26 grudnia zmarł były prezydent Stanów Zjednoczonych Gerald Ford. Choć w czasie trwania prezydentury Forda armia USA wycofała się z Wietnamu, jednak odegrał on ponurą rolę w dziejach Timoru Wschodniego.
Według odtajnionych dokumentów z 1975 r. Ford i jego Sekretarz Stanu Henry Kissinger omawiali z dyktatorem Indonezji generałem Suharto konsekwencje planowanej inwazji armii indonezyjskiej na Timor Wschodni. Po porażce w Wietnamie administracja USA była skłonna poprzeć każdego dyktatora, byle tylko zapobiec dalszej ekspansji komunizmu w Azji Dalekowschodniej.

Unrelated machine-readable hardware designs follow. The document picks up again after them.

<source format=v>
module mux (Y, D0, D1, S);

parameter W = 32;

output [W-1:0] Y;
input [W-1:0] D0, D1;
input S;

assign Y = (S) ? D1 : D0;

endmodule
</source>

Gdy upadła władza kolonialna Portugalii w Timorze Wschodnim, kraj ten stał się łakomym kąskiem dla reżimu Indonezji finansowanego i zbrojonego przez USA. Generał Suharto specjalnie przełożył plany inwazji Timoru Wschodniego do czasu wizyty prezydenta Forda i Henry’ego Kissingera, aby upewnić się co do poparcia Stanów Zjednoczonych wobec planów inwazji. W korespondencji udostępnionej przez Archiwum Uniwersytetu George’a Washingtona znajdują się listy skierowane przez Forda i Kissingera do władz Indonezji, w których zawarte są zapewnienia o „zrozumieniu” administracji USA wobec planów inwazji oraz obietnica przedstawienia nadchodzących wydarzeń w pozytywnym świetle amerykańskiej opinii publicznej.

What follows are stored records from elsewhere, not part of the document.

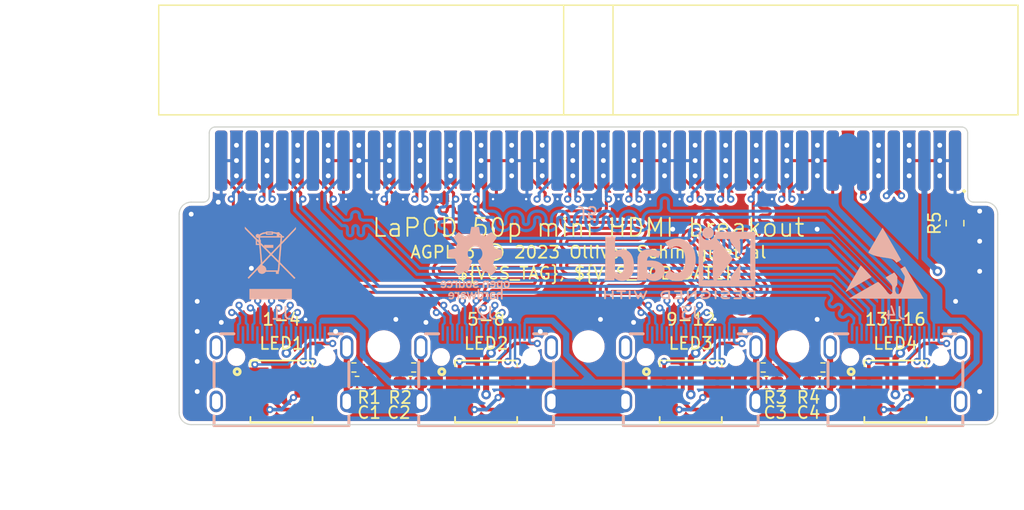
<source format=kicad_pcb>
(kicad_pcb (version 20221018) (generator pcbnew)

  (general
    (thickness 1.6)
  )

  (paper "A5")
  (title_block
    (title "LaPOD 50p mini HDMI breakout")
    (company "Sergey Petrukhin, Peter Lampe, Nikki Smith & Olliver Schinagl")
    (comment 1 "AGPLv3 © 2023 Olliver Schinagl et al")
  )

  (layers
    (0 "F.Cu" signal)
    (1 "In1.Cu" signal)
    (2 "In2.Cu" signal)
    (31 "B.Cu" signal)
    (32 "B.Adhes" user "B.Adhesive")
    (33 "F.Adhes" user "F.Adhesive")
    (34 "B.Paste" user)
    (35 "F.Paste" user)
    (36 "B.SilkS" user "B.Silkscreen")
    (37 "F.SilkS" user "F.Silkscreen")
    (38 "B.Mask" user)
    (39 "F.Mask" user)
    (40 "Dwgs.User" user "User.Drawings")
    (41 "Cmts.User" user "User.Comments")
    (42 "Eco1.User" user "User.Eco1")
    (43 "Eco2.User" user "User.Eco2")
    (44 "Edge.Cuts" user)
    (45 "Margin" user)
    (46 "B.CrtYd" user "B.Courtyard")
    (47 "F.CrtYd" user "F.Courtyard")
    (48 "B.Fab" user)
    (49 "F.Fab" user)
    (50 "User.1" user)
    (51 "User.2" user)
    (52 "User.3" user)
    (53 "User.4" user)
    (54 "User.5" user)
    (55 "User.6" user)
    (56 "User.7" user)
    (57 "User.8" user)
    (58 "User.9" user)
  )

  (setup
    (stackup
      (layer "F.SilkS" (type "Top Silk Screen"))
      (layer "F.Paste" (type "Top Solder Paste"))
      (layer "F.Mask" (type "Top Solder Mask") (thickness 0.01))
      (layer "F.Cu" (type "copper") (thickness 0.035))
      (layer "dielectric 1" (type "prepreg") (thickness 0.1) (material "FR4") (epsilon_r 4.5) (loss_tangent 0.02))
      (layer "In1.Cu" (type "copper") (thickness 0.035))
      (layer "dielectric 2" (type "core") (thickness 1.24) (material "FR4") (epsilon_r 4.5) (loss_tangent 0.02))
      (layer "In2.Cu" (type "copper") (thickness 0.035))
      (layer "dielectric 3" (type "prepreg") (thickness 0.1) (material "FR4") (epsilon_r 4.5) (loss_tangent 0.02))
      (layer "B.Cu" (type "copper") (thickness 0.035))
      (layer "B.Mask" (type "Bottom Solder Mask") (thickness 0.01))
      (layer "B.Paste" (type "Bottom Solder Paste"))
      (layer "B.SilkS" (type "Bottom Silk Screen"))
      (copper_finish "None")
      (dielectric_constraints no)
    )
    (pad_to_mask_clearance 0)
    (aux_axis_origin 105 60)
    (grid_origin 105 60)
    (pcbplotparams
      (layerselection 0x00010fc_ffffffff)
      (plot_on_all_layers_selection 0x0000000_00000000)
      (disableapertmacros false)
      (usegerberextensions false)
      (usegerberattributes true)
      (usegerberadvancedattributes true)
      (creategerberjobfile true)
      (dashed_line_dash_ratio 12.000000)
      (dashed_line_gap_ratio 3.000000)
      (svgprecision 4)
      (plotframeref false)
      (viasonmask false)
      (mode 1)
      (useauxorigin false)
      (hpglpennumber 1)
      (hpglpenspeed 20)
      (hpglpendiameter 15.000000)
      (dxfpolygonmode true)
      (dxfimperialunits true)
      (dxfusepcbnewfont true)
      (psnegative false)
      (psa4output false)
      (plotreference true)
      (plotvalue true)
      (plotinvisibletext false)
      (sketchpadsonfab false)
      (subtractmaskfromsilk false)
      (outputformat 1)
      (mirror false)
      (drillshape 1)
      (scaleselection 1)
      (outputdirectory "")
    )
  )

  (net 0 "")
  (net 1 "GND")
  (net 2 "IN3+")
  (net 3 "IN3-")
  (net 4 "IN2+")
  (net 5 "IN2-")
  (net 6 "IN1+")
  (net 7 "IN1-")
  (net 8 "IN0+")
  (net 9 "IN0-")
  (net 10 "VREF0_7")
  (net 11 "-2V5")
  (net 12 "+2V5")
  (net 13 "+4V")
  (net 14 "IN7+")
  (net 15 "IN7-")
  (net 16 "IN6+")
  (net 17 "IN6-")
  (net 18 "IN5+")
  (net 19 "IN5-")
  (net 20 "IN4+")
  (net 21 "IN4-")
  (net 22 "IN8-")
  (net 23 "IN8+")
  (net 24 "IN9+")
  (net 25 "IN9-")
  (net 26 "IN10-")
  (net 27 "IN10+")
  (net 28 "IN11-")
  (net 29 "IN11+")
  (net 30 "IN12-")
  (net 31 "IN12+")
  (net 32 "IN13+")
  (net 33 "IN13-")
  (net 34 "IN14+")
  (net 35 "IN14-")
  (net 36 "IN15+")
  (net 37 "IN15-")
  (net 38 "nP_detect")
  (net 39 "VREF8_15")
  (net 40 "CD1+")
  (net 41 "CD1-")
  (net 42 "CD2+")
  (net 43 "CD2-")
  (net 44 "CD3-")
  (net 45 "CD3+")
  (net 46 "CD4+")
  (net 47 "CD4-")
  (net 48 "Earth")

  (footprint "Resistor_SMD:R_0402_1005Metric_Pad0.72x0.64mm_HandSolder" (layer "F.Cu") (at 85.5175 68 180))

  (footprint "Capacitor_SMD:C_0603_1608Metric_Pad1.08x0.95mm_HandSolder" (layer "F.Cu") (at 85.7825 69.25 180))

  (footprint "Connector_IDC:IDC-Header_2x25_P2.54mm_Vertical_SMD" (layer "F.Cu") (at 105 46 90))

  (footprint "Resistor_SMD:R_0805_2012Metric_Pad1.20x1.40mm_HandSolder" (layer "F.Cu") (at 135.452 56 90))

  (footprint "MountingHole:MountingHole_2.2mm_M2_DIN965" (layer "F.Cu") (at 122 66.25))

  (footprint "Resistor_SMD:R_0402_1005Metric_Pad0.72x0.64mm_HandSolder" (layer "F.Cu") (at 124.4825 68))

  (footprint "LCSC:LED-SMD_6P-L5.0-W5.0-TL_TC5050RGBF08" (layer "F.Cu") (at 113.5 70))

  (footprint "Capacitor_SMD:C_0603_1608Metric_Pad1.08x0.95mm_HandSolder" (layer "F.Cu") (at 119.7825 69.25 180))

  (footprint "Capacitor_SMD:C_0603_1608Metric_Pad1.08x0.95mm_HandSolder" (layer "F.Cu") (at 90.2175 69.25))

  (footprint "MountingHole:MountingHole_2.2mm_M2_DIN965" (layer "F.Cu") (at 88 66.25))

  (footprint "LCSC:LED-SMD_6P-L5.0-W5.0-TL_TC5050RGBF08" (layer "F.Cu") (at 130.5 70))

  (footprint "Resistor_SMD:R_0402_1005Metric_Pad0.72x0.64mm_HandSolder" (layer "F.Cu") (at 90.4825 68))

  (footprint "MountingHole:MountingHole_2.2mm_M2_DIN965" (layer "F.Cu") (at 105 66.25))

  (footprint "Capacitor_SMD:C_0603_1608Metric_Pad1.08x0.95mm_HandSolder" (layer "F.Cu") (at 124.2175 69.25))

  (footprint "Resistor_SMD:R_0402_1005Metric_Pad0.72x0.64mm_HandSolder" (layer "F.Cu") (at 119.5175 68 180))

  (footprint "LCSC:LED-SMD_6P-L5.0-W5.0-TL_TC5050RGBF08" (layer "F.Cu") (at 96.5 70))

  (footprint "LCSC:LED-SMD_6P-L5.0-W5.0-TL_TC5050RGBF08" (layer "F.Cu") (at 79.5 70))

  (footprint "LCSC:HDMI-SMD_A71-05H4-111N1" (layer "B.Cu") (at 130.5 68 180))

  (footprint "LCSC:HDMI-SMD_A71-05H4-111N1" (layer "B.Cu") (at 96.5 68 180))

  (footprint "LCSC:HDMI-SMD_A71-05H4-111N1" (layer "B.Cu") (at 79.5 68 180))

  (footprint "Symbol:ESD-Logo_6.6x6mm_SilkScreen" (layer "B.Cu") (at 129.589955 59.319995 180))

  (footprint "Symbol:KiCad-Logo2_5mm_SilkScreen" (layer "B.Cu") (at 112.589955 59.319995 180))

  (footprint "Symbol:WEEE-Logo_4.2x6mm_SilkScreen" (layer "B.Cu") (at 78.589955 59.319995 180))

  (footprint "Symbol:OSHW-Logo_5.7x6mm_SilkScreen" (layer "B.Cu")
    (tstamp ed9b2418-732a-48c0-8d7d-b8c82fb49c9f)
    (at 95.589955 59.319995 180)
    (descr "Open Source Hardware Logo")
    (tags "Logo OSHW")
    (attr board_only exclude_from_pos_files exclude_from_bom)
    (fp_text reference "LG1" (at 0 0) (layer "B.SilkS") hide
        (effects (font (size 1 1) (thickness 0.15)) (justify mirror))
      (tstamp dd1c7918-614b-470f-b302-b690626c506e)
    )
    (fp_text value "OSHW-Logo_5.7x6mm_SilkScreen" (at 0.75 0) (layer "B.Fab") hide
        (effects (font (size 1 1) (thickness 0.15)) (justify mirror))
      (tstamp e73262cf-e304-41ed-ad1c-8d3462191cac)
    )
    (fp_poly
      (pts
        (xy 1.79946 -1.45803)
        (xy 1.842711 -1.471245)
        (xy 1.870558 -1.487941)
        (xy 1.879629 -1.501145)
        (xy 1.877132 -1.516797)
        (xy 1.860931 -1.541385)
        (xy 1.847232 -1.5588)
        (xy 1.818992 -1.590283)
... [1199143 chars truncated]
</source>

Około 20 tys. żołnierzy armii indonezyjskiej zostało wysłanych do Timoru Wschodniego w trakcie inwazji, która rozpoczęła się 7 grudnia 1975 r. Liczba ofiar zabitych w ciągu pierwszych 12 miesięcy sięgnęła ok. 100 tys. ludzi. Do 1980 r. w wyniku działań zbrojnych, głodu i chorób zginęło ok. 230 tys. mieszkańców Timoru Wschodniego.